Open Access: This article is an open-access article that was selected by an in-house editor and fully peer-reviewed by external reviewers. It is distributed in accordance with the Creative Commons Attribution NonCommercial (CC BY-NC 4.0) license, which permits others to distribute, remix, adapt, build upon this work non-commercially, and license their derivative works on different terms, provided the original work is properly cited and the use is non-commercial. See:
https://creativecommons.org/Licenses/by-nc/4.0/ Corresponding author: Chrysanthos D Christou, MD, Center for Research and Innovation in Solid Organ Transplantation, School of Medicine, Aristotle University of Thessaloniki, 49 Konstantinoupoleos Street, Thessaloniki 54622, Greece.
christouchrysanthosd@gmail.com
Received: November 25, 2024
Revised: January 26, 2025
Accepted: March 5, 2025
Published online: September 18, 2025
Processing time: 147 Days and 12.2 Hours
BACKGROUND
Kidney and liver transplantation are two sub-specialized medical disciplines, with transplant professionals spending decades in training. While artificial intelligence-based (AI-based) tools could potentially assist in everyday clinical practice, comparative assessment of their effectiveness in clinical decision-making remains limited.
AIM
To compare the use of ChatGPT and GPT-4 as potential tools in AI-assisted clinical practice in these challenging disciplines.
METHODS
In total, 400 different questions tested ChatGPT’s/GPT-4 knowledge and decision-making capacity in various renal and liver transplantation concepts. Specifically, 294 multiple-choice questions were derived from open-access sources, 63 questions were derived from published open-access case reports, and 43 from unpublished cases of patients treated at our department. The evaluation covered a plethora of topics, including clinical predictors, treatment options, and diagnostic criteria, among others.
RESULTS
ChatGPT correctly answered 50.3% of the 294 multiple-choice questions, while GPT-4 demonstrated a higher performance, answering 70.7% of questions (P < 0.001). Regarding the 63 questions from published cases, ChatGPT achieved an agreement rate of 50.79% and partial agreement of 17.46%, while GPT-4 demonstrated an agreement rate of 80.95% and partial agreement of 9.52% (P = 0.01). Regarding the 43 questions from unpublished cases, ChatGPT demonstrated an agreement rate of 53.49% and partial agreement of 23.26%, while GPT-4 demonstrated an agreement rate of 72.09% and partial agreement of 6.98% (P = 0.004). When factoring by the nature of the task for all cases, notably, GPT-4 demonstrated outstanding performance, providing a differential diagnosis that included the final diagnosis in 90% of the cases (P = 0.008), and successfully predicting the prognosis of the patient in 100% of related questions (P < 0.001).
CONCLUSION
GPT-4 consistently provided more accurate and reliable clinical recommendations with higher percentages of full agreements both in renal and liver transplantation compared with ChatGPT. Our findings support the potential utility of AI models like ChatGPT and GPT-4 in AI-assisted clinical practice as sources of accurate, individualized medical information and facilitating decision-making. The progression and refinement of such AI-based tools could reshape the future of clinical practice, making their early adoption and adaptation by physicians a necessity.

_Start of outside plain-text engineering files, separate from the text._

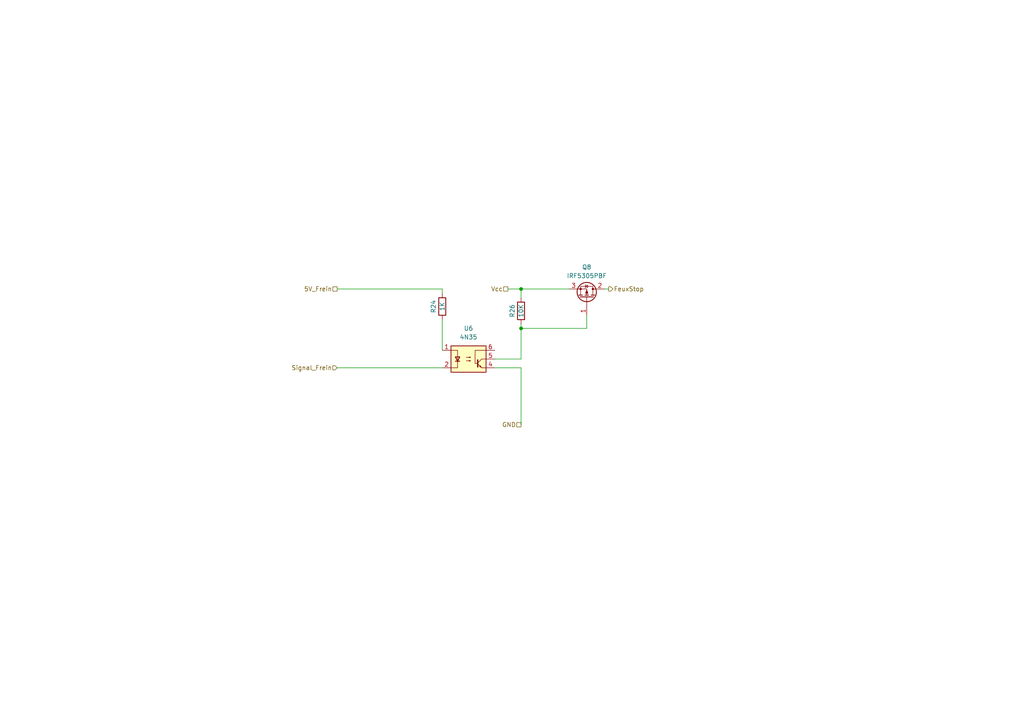
<source format=kicad_sch>
(kicad_sch (version 20211123) (generator eeschema)

  (uuid 87932d4c-33e4-493e-9865-26b1b0233bb4)

  (paper "A4")

  

  (junction (at 151.13 83.82) (diameter 0) (color 0 0 0 0)
    (uuid 947062c7-1b3a-44f2-8b4c-4f0f0533f743)
  )
  (junction (at 151.13 95.25) (diameter 0) (color 0 0 0 0)
    (uuid b8004ba9-5d42-4eef-99e3-a76041c24c49)
  )

  (wire (pts (xy 128.27 85.09) (xy 128.27 83.82))
    (stroke (width 0) (type default) (color 0 0 0 0))
    (uuid 0ccbea6a-b36e-4a03-b831-72bc3ba1ae74)
  )
  (wire (pts (xy 151.13 83.82) (xy 151.13 86.36))
    (stroke (width 0) (type default) (color 0 0 0 0))
    (uuid 419176e1-5eb9-47b0-92d8-fb96c438625a)
  )
  (wire (pts (xy 151.13 93.98) (xy 151.13 95.25))
    (stroke (width 0) (type default) (color 0 0 0 0))
    (uuid 5e33a057-5adb-484d-b4be-e4a2497558f6)
  )
  (wire (pts (xy 147.32 83.82) (xy 151.13 83.82))
    (stroke (width 0) (type default) (color 0 0 0 0))
    (uuid 7eff352a-eb0a-4e81-9382-87cd89536fe8)
  )
  (wire (pts (xy 151.13 104.14) (xy 143.51 104.14))
    (stroke (width 0) (type default) (color 0 0 0 0))
    (uuid 82b83459-46b5-4a31-a6d6-ce473638c85b)
  )
  (wire (pts (xy 151.13 95.25) (xy 151.13 104.14))
    (stroke (width 0) (type default) (color 0 0 0 0))
    (uuid a74e5c43-0235-46ea-b6a0-313db05571d9)
  )
  (wire (pts (xy 151.13 106.68) (xy 143.51 106.68))
    (stroke (width 0) (type default) (color 0 0 0 0))
    (uuid bca1e4c3-54f3-44cc-a1c9-a327a1407782)
  )
  (wire (pts (xy 151.13 106.68) (xy 151.13 123.19))
    (stroke (width 0) (type default) (color 0 0 0 0))
    (uuid bdd782ad-5fd0-4cdd-bb67-9bdab7570aab)
  )
  (wire (pts (xy 128.27 92.71) (xy 128.27 101.6))
    (stroke (width 0) (type default) (color 0 0 0 0))
    (uuid c3ec7615-e9ed-46ef-9b09-ba2f3bcb3407)
  )
  (wire (pts (xy 170.18 95.25) (xy 170.18 91.44))
    (stroke (width 0) (type default) (color 0 0 0 0))
    (uuid eb04e8bf-e48d-4fef-b3fb-1eaf80cd028a)
  )
  (wire (pts (xy 151.13 83.82) (xy 165.1 83.82))
    (stroke (width 0) (type default) (color 0 0 0 0))
    (uuid ee75c522-0d93-4b5c-9f68-604745e2096d)
  )
  (wire (pts (xy 97.79 83.82) (xy 128.27 83.82))
    (stroke (width 0) (type default) (color 0 0 0 0))
    (uuid f4383ca4-7f72-470c-aad7-4e3b5ab861fe)
  )
  (wire (pts (xy 151.13 95.25) (xy 170.18 95.25))
    (stroke (width 0) (type default) (color 0 0 0 0))
    (uuid fae4174c-14c5-4992-8a67-48c7b8263de6)
  )
  (wire (pts (xy 97.79 106.68) (xy 128.27 106.68))
    (stroke (width 0) (type default) (color 0 0 0 0))
    (uuid fcb86081-2bd2-4e74-a9a1-9c0e8dab67ea)
  )
  (wire (pts (xy 175.26 83.82) (xy 176.53 83.82))
    (stroke (width 0) (type default) (color 0 0 0 0))
    (uuid ff6f9da5-29ee-4841-9d9a-7262df046ac5)
  )

  (hierarchical_label "Vcc" (shape passive) (at 147.32 83.82 180)
    (effects (font (size 1.27 1.27)) (justify right))
    (uuid 58890562-5ac5-4195-a24d-3e12cdefd995)
  )
  (hierarchical_label "Signal_Frein" (shape input) (at 97.79 106.68 180)
    (effects (font (size 1.27 1.27)) (justify right))
    (uuid 7832fe04-18e7-492a-b004-4a7a18fa9bb7)
  )
  (hierarchical_label "5V_Frein" (shape passive) (at 97.79 83.82 180)
    (effects (font (size 1.27 1.27)) (justify right))
    (uuid 86e23e04-cf12-4f35-87c9-7dd1970c146d)
  )
  (hierarchical_label "GND" (shape passive) (at 151.13 123.19 180)
    (effects (font (size 1.27 1.27)) (justify right))
    (uuid 8da8bbc8-9a42-4ae3-8f5a-4fc22c4e0dd6)
  )
  (hierarchical_label "FeuxStop" (shape output) (at 176.53 83.82 0)
    (effects (font (size 1.27 1.27)) (justify left))
    (uuid a0823750-f798-4bfe-b45f-c65b2bdbbb08)
  )

  (symbol (lib_id "Device:R") (at 128.27 88.9 180) (unit 1)
    (in_bom yes) (on_board yes)
    (uuid 1b5fdd0b-1336-4e7c-94f4-e92a787f6fae)
    (property "Reference" "R24" (id 0) (at 125.73 88.9 90))
    (property "Value" "1K" (id 1) (at 128.27 88.9 90))
    (property "Footprint" "Resistor_THT:R_Axial_DIN0207_L6.3mm_D2.5mm_P10.16mm_Horizontal" (id 2) (at 130.048 88.9 90)
      (effects (font (size 1.27 1.27)) hide)
    )
    (property "Datasheet" "~" (id 3) (at 128.27 88.9 0)
      (effects (font (size 1.27 1.27)) hide)
    )
    (pin "1" (uuid 316a38ca-527d-48ea-bbba-a7beaff87d77))
    (pin "2" (uuid c0c830f9-69d2-476d-a09c-e40211529159))
  )

  (symbol (lib_id "Device:R") (at 151.13 90.17 0) (mirror y) (unit 1)
    (in_bom yes) (on_board yes)
    (uuid 7f7b647a-493a-4b9b-91b6-c82a3f04696d)
    (property "Reference" "R26" (id 0) (at 148.59 90.17 90))
    (property "Value" "10K" (id 1) (at 151.13 90.17 90))
    (property "Footprint" "Resistor_THT:R_Axial_DIN0207_L6.3mm_D2.5mm_P10.16mm_Horizontal" (id 2) (at 152.908 90.17 90)
      (effects (font (size 1.27 1.27)) hide)
    )
    (property "Datasheet" "~" (id 3) (at 151.13 90.17 0)
      (effects (font (size 1.27 1.27)) hide)
    )
    (pin "1" (uuid 1f3788ed-7dc3-4147-afc3-eb3d50c077eb))
    (pin "2" (uuid 23c70d4e-bae1-41c7-bbe6-0d5f77f98663))
  )

  (symbol (lib_id "Transistor_FET:FQP27P06") (at 170.18 86.36 270) (mirror x) (unit 1)
    (in_bom yes) (on_board yes)
    (uuid e16f3538-1ad7-4677-b235-d3d85c50332a)
    (property "Reference" "Q8" (id 0) (at 170.18 77.47 90))
    (property "Value" "IRF5305PBF" (id 1) (at 170.18 80.01 90))
    (property "Footprint" "circuit:TO-220-3_Vertical" (id 2) (at 168.275 81.28 0)
      (effects (font (size 1.27 1.27) italic) (justify left) hide)
    )
    (property "Datasheet" "" (id 3) (at 170.18 86.36 0)
      (effects (font (size 1.27 1.27)) (justify left) hide)
    )
    (pin "1" (uuid caad0e54-3571-4964-8ec3-22755a4b02b1))
    (pin "2" (uuid b19cd58a-263d-4b26-bf78-fe5dba0b661f))
    (pin "3" (uuid c8672e35-7b9b-4cdd-8c5d-c7213f2da199))
  )

  (symbol (lib_id "Isolator:4N35") (at 135.89 104.14 0) (unit 1)
    (in_bom yes) (on_board yes) (fields_autoplaced)
    (uuid f5c46209-b381-4298-8ec5-aff4762b51be)
    (property "Reference" "U6" (id 0) (at 135.89 95.25 0))
    (property "Value" "4N35" (id 1) (at 135.89 97.79 0))
    (property "Footprint" "Package_DIP:DIP-6_W7.62mm" (id 2) (at 130.81 109.22 0)
      (effects (font (size 1.27 1.27) italic) (justify left) hide)
    )
    (property "Datasheet" "https://www.vishay.com/docs/81181/4n35.pdf" (id 3) (at 135.89 104.14 0)
      (effects (font (size 1.27 1.27)) (justify left) hide)
    )
    (pin "1" (uuid bd4023f9-76e3-4f14-9466-b0f171511635))
    (pin "2" (uuid ca9aaaa5-376f-455e-a475-4bb54d2a2860))
    (pin "3" (uuid f01f4412-d8d2-4592-b7d2-aa455fbd9017))
    (pin "4" (uuid 2008e172-07b2-44e9-a702-9005e943f6ad))
    (pin "5" (uuid 1446a9a2-4edb-4ad1-81f2-78bba297ee07))
    (pin "6" (uuid 52761545-2d0a-45ac-9e55-fffffaa8377b))
  )
)

</source>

Core Tip: GPT-4 outperformed ChatGPT in a wide range of clinical scenarios related to kidney and liver transplantation, demonstrating greater accuracy and alignment with physician decisions across a variety of tasks, including differential diagnosis, choosing appropriate diagnostic tests and treatment, and predicting the prognosis of patients. These findings highlight the potential of artificial intelligence models like GPT-4 as valuable tools in supporting clinical decision-making in transplantation.